▸ WHAT THE TASK ASKS
Copy exactly the lines that run from the one containing "Devis travaux de couverture Fendeille 11400" through the end of the entries, both ends included.

▸ INPUT RECORDS
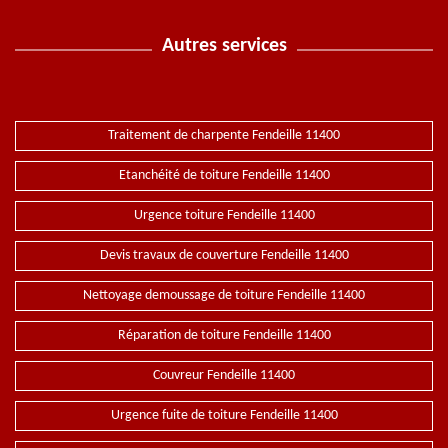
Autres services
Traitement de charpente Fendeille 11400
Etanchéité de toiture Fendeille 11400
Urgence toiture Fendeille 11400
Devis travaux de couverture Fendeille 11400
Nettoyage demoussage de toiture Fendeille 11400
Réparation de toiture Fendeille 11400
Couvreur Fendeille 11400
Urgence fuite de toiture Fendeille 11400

▸ TASK OUTPUT
Devis travaux de couverture Fendeille 11400
Nettoyage demoussage de toiture Fendeille 11400
Réparation de toiture Fendeille 11400
Couvreur Fendeille 11400
Urgence fuite de toiture Fendeille 11400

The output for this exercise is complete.